想像しただけで、ゾワゾワしてしまう。
オーストラリアの女性の脳から生きた寄生虫が摘出されました。これは通常はヘビに寄生する線虫で、ヒトの脳に寄生する能力を持つことが判明しました。脳に線虫が寄生していたこの女性は、無事治療されたとのことです。
どんな症状だった?
この一連の流れは『Emerging Infectious Diseases』誌に掲載された論文に掲載されています。
論文によると、64歳のこの女性、長期間に渡る腹痛や下痢、乾いた咳、夜間の汗などの症状で2021年の初めに入院。
初期の検査では、肺炎の兆候があったり肝臓と脾臓に病変が見つかりましたが、細菌感染やガンなどの明確な原因は特定できませんでした。
結局この女性は、白血球の一種である好酸球の増加による肺炎と診断され、最終的には退院し、ステロイドが処方されました。
ステロイドでの治療は多少効果があったようですが、1か月も経たないうちに再び入院することに。
検査の結果、女性はその後も通常より多く好酸球を生成し続けていて、放っておけば命に関わる可能性もあったとのこと。
しかし原因は見つからないまま高好酸球症候群と診断され、ステロイドの服用を続けました。
脳から出てきたのは…?
女性の健康状態は一時的に改善し、治療回数を段階的に減らし始めていました。
しかし、2022年の初め、今度はうつ病が悪化し、記憶に障害が出始めたのです。
MRIスキャンの結果、脳に病変があることが明らかになりました。
6月に、細胞のサンプルを採取する生検検査が行なわれ、その結果執刀した医師も驚きの発見がありました。
なんと、病変サンプルの中から鮮やかな赤色の生きた7.6センチの寄生虫が取り出されたのです。
脳感染を引き起こす種類の線虫は、ごく稀ですが存在します。
しかし今回発見された線虫の独特の色は、典型的な脳寄生虫ではないと研究者たちもすぐわかったようです。
その線虫はすぐにオーストラリア全土と周辺地域に生息するカーペットニシキヘビなどのヘビに寄生する線虫「オピダスカリス・ロベルティ」と特定。
人間の脳感染の原因になった線虫として、世界初のケースとなりました。
ヘビに寄生するはずの寄生虫がなぜ?
この女性はカーペットニシキヘビと直接接触したことがありませんが、このヘビが生息する湖の近くに住んでいました。
そして、自宅周辺で植物を採取して料理に使用していたそうです。
医師らは、女性が採取した野菜についていた線虫の卵を食べてしまった可能性があるとしています。
初期の進行症状を振り返って見てみると、線虫が複数の臓器に広がっていた可能性があったことがわかっています。

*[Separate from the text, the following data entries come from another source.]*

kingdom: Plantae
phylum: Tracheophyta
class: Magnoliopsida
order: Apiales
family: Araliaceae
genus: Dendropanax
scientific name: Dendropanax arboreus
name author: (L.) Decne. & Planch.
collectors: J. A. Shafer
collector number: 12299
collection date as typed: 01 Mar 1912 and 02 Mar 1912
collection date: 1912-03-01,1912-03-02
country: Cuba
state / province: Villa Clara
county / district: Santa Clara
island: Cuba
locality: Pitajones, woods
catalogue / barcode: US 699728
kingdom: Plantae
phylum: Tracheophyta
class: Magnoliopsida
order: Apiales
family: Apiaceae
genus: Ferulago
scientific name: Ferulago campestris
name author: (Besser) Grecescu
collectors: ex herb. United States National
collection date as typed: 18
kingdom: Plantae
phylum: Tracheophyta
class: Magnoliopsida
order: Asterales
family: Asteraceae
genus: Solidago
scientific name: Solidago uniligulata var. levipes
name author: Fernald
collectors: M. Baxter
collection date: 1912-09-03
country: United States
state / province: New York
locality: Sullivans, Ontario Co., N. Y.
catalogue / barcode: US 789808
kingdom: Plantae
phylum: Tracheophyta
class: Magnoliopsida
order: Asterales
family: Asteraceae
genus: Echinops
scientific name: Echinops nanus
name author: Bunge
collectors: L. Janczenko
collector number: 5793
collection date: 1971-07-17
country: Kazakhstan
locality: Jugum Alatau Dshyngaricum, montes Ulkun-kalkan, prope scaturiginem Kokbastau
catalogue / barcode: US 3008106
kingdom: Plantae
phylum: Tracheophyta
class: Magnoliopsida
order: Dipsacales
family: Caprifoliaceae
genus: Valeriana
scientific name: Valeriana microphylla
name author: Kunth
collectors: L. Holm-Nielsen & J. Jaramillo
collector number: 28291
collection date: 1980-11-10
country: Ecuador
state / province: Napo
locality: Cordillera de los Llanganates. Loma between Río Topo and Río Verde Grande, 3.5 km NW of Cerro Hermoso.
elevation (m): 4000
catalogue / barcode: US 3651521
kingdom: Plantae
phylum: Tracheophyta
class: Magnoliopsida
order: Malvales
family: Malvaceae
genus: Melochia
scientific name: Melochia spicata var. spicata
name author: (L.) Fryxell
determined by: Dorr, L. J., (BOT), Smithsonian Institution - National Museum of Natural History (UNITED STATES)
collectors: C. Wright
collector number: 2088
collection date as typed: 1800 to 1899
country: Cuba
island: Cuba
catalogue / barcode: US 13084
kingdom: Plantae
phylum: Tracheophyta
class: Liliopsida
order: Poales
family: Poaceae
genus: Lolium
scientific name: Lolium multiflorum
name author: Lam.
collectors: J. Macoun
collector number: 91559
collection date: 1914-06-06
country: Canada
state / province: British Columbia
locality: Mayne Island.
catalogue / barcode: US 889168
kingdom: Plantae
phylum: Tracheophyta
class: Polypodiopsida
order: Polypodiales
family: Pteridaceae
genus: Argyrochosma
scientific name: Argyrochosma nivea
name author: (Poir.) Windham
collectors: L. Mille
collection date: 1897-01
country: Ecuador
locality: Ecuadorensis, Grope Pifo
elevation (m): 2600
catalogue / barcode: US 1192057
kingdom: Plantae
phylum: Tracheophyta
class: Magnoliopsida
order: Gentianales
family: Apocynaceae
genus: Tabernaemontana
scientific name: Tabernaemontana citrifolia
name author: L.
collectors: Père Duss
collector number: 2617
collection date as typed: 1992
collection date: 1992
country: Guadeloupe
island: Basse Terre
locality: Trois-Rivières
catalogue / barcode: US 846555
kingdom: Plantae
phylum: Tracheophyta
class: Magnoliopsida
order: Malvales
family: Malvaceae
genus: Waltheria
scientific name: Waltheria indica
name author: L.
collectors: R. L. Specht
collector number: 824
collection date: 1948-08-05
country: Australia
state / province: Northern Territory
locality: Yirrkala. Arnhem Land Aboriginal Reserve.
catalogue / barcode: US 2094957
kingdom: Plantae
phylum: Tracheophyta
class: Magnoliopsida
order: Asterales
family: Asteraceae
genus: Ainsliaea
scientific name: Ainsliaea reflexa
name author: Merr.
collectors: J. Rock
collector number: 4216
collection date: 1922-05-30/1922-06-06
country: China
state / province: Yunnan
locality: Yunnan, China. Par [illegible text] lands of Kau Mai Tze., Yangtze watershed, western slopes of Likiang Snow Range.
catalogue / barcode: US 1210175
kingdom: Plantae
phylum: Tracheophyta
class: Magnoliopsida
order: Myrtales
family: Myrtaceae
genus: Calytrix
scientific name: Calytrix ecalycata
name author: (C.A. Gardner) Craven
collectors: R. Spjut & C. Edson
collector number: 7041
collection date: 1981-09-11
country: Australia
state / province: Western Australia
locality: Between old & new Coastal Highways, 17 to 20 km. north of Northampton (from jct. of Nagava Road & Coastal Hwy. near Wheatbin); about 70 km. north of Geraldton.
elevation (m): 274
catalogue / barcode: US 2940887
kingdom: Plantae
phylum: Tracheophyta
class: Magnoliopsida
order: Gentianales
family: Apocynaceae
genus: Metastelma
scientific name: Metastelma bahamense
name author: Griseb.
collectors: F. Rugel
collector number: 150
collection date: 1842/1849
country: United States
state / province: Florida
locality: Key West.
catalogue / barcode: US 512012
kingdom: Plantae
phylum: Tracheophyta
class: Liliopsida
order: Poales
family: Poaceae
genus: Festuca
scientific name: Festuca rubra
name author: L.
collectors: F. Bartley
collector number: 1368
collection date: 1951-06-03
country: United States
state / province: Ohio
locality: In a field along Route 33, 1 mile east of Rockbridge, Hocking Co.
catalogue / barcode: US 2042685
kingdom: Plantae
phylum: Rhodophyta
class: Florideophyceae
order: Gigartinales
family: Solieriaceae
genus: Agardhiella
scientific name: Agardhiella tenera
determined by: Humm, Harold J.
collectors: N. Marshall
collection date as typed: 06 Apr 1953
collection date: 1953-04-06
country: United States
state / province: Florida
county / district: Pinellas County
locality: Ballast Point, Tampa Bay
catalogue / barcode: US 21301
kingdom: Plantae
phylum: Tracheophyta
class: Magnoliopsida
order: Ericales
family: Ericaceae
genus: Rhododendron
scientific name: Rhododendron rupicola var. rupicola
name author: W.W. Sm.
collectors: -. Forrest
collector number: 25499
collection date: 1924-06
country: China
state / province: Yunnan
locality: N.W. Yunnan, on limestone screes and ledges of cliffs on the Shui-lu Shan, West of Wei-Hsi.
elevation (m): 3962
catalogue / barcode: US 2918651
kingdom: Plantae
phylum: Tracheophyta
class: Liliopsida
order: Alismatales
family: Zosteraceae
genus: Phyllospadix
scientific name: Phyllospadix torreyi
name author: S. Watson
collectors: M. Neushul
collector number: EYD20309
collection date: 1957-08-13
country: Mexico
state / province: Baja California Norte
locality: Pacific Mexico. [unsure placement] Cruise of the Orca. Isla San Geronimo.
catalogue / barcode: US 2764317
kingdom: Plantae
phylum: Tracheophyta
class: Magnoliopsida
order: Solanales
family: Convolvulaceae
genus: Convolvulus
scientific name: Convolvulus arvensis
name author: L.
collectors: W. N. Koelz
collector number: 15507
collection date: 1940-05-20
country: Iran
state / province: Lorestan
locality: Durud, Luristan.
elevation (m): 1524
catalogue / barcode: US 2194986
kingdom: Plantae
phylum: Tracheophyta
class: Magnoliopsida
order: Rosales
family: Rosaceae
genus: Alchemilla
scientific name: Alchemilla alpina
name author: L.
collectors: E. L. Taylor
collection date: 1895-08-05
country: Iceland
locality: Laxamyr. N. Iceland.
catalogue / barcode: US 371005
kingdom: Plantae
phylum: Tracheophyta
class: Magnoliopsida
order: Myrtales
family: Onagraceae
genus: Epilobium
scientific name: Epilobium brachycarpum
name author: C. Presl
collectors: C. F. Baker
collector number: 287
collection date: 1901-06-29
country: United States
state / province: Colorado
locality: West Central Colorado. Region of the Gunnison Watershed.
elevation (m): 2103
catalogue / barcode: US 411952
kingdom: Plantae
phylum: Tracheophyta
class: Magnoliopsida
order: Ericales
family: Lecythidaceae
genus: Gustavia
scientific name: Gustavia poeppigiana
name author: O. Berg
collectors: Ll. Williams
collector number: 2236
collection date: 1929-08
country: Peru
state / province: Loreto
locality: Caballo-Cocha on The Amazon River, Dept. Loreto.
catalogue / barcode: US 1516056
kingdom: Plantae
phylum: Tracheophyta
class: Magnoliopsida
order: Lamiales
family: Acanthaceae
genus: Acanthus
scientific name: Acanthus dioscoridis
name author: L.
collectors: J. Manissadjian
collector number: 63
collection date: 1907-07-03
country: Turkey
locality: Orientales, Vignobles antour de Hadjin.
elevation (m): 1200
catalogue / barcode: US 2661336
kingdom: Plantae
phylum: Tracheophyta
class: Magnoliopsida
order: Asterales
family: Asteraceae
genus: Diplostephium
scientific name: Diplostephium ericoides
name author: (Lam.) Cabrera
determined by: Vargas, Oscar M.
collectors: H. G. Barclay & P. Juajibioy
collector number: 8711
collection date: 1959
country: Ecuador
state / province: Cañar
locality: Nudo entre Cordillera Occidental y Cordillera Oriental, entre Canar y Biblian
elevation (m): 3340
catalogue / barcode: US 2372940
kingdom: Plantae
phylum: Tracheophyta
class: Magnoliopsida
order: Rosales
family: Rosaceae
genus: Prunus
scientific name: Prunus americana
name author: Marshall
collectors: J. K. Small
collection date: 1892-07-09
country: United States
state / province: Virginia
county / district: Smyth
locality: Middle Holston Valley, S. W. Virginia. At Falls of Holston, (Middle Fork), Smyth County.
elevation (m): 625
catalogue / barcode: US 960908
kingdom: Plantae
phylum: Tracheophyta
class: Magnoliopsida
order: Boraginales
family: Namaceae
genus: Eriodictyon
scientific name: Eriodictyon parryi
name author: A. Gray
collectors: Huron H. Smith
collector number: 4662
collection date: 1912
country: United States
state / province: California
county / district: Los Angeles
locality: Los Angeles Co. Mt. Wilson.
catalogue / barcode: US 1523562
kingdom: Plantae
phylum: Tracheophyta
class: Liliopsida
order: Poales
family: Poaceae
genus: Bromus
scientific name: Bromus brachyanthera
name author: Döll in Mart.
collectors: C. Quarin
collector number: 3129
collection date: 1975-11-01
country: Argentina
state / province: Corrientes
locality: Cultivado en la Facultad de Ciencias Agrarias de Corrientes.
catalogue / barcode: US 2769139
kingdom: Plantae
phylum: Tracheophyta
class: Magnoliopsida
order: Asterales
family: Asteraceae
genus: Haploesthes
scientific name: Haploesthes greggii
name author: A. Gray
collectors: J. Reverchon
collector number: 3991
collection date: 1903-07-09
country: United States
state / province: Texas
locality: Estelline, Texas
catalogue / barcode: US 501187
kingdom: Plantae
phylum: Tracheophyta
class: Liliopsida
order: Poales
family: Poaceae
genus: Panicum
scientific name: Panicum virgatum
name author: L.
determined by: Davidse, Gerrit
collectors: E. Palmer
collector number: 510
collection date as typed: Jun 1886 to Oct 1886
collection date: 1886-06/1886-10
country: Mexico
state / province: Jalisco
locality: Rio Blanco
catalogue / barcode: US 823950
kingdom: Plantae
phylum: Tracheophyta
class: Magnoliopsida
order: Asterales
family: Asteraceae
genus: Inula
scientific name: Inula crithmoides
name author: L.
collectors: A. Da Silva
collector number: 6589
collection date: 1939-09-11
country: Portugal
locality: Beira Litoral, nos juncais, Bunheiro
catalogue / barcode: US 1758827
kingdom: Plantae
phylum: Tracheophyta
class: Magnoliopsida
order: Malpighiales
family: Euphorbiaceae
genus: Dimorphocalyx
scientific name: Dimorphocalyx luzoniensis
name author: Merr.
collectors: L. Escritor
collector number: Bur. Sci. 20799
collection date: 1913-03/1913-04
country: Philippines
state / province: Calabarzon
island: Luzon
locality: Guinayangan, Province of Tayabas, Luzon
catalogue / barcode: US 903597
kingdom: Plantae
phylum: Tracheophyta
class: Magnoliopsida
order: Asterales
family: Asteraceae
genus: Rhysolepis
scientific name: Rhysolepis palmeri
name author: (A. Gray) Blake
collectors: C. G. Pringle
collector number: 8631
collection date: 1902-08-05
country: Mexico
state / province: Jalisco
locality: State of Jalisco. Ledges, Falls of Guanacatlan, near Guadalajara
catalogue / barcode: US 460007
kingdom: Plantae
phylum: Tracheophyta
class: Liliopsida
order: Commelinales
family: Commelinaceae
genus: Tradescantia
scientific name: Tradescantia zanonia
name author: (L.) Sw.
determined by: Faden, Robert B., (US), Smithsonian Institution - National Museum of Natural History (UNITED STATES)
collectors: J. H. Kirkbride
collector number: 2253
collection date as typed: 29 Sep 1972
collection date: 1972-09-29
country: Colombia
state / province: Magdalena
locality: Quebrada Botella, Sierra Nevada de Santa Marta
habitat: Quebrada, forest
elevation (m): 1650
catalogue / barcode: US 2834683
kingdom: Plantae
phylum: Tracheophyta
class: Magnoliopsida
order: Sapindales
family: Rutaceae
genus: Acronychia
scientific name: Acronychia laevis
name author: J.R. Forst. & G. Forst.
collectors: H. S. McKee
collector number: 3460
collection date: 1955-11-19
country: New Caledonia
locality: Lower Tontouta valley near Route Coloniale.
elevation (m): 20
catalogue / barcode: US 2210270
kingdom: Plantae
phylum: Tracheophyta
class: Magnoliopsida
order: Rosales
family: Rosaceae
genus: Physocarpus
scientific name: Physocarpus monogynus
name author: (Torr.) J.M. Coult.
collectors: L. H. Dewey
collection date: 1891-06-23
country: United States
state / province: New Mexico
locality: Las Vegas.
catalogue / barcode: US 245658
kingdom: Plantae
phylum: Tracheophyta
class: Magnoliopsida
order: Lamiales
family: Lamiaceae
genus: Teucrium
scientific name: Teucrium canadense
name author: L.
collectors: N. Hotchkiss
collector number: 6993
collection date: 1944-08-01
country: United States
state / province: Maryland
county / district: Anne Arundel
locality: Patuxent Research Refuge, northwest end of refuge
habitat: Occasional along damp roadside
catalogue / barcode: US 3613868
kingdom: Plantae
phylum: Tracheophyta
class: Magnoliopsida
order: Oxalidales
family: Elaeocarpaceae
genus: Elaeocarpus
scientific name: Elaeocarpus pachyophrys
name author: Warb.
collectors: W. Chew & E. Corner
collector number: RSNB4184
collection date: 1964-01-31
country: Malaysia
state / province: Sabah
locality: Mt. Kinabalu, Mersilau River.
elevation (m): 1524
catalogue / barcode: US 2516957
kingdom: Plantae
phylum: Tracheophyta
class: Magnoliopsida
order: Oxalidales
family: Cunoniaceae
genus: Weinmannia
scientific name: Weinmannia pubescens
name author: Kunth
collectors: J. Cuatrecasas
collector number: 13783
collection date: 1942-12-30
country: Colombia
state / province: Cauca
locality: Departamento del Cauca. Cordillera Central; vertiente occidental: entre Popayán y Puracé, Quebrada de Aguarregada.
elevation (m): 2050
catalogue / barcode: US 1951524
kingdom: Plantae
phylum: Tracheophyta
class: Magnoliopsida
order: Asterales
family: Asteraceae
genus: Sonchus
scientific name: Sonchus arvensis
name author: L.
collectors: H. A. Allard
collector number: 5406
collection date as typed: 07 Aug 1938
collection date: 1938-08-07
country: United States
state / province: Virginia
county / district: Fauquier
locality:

皮肉なことに、ステロイドでの治療は免疫系を抑制するためだったので、寄生虫の感染が最終的に脳に達することになってしまったのかもしれません。
虫の寄生は、目立った症状がないため、通常は治療の必要はなく自然に収束する傾向にあります。
線虫は自分だけでは成虫になることはできないため、最終的には死んでしまいます。
しかし、重度の寄生虫感染では通常、寄生虫がさらなるトラブルを引き起こさないよう抗寄生虫薬が必要となります。
駆除はできたけれど完治は難しい
今回、医師たちは女性の脳内に摘出された線虫以外の他の線虫の痕跡はなかったとしています。
しかし、念のため体内に残っている可能性のある寄生虫を根絶するために、女性は駆虫薬を飲むことになりました。
過剰な免疫反応が引き起こされるのを防ぐため、軽度のステロイド治療も同時に行なわれました。
手術から6か月後、そしてステロイドの投与が減少してから3か月後にやっと、女性の好酸球レベルは正常に戻りました。
しかし、女性の神経精神症状は改善していましたが、完全に回復することはありませんでした。
脳の寄生虫は一般的ではありませんが、人間が野生動物やその寄生虫と接触する際に起こりうると論文には書かれていて、今のところ知られていない種類の線虫が私たちの脳を寄生地として利用する可能性があると論文の著者は警告しています。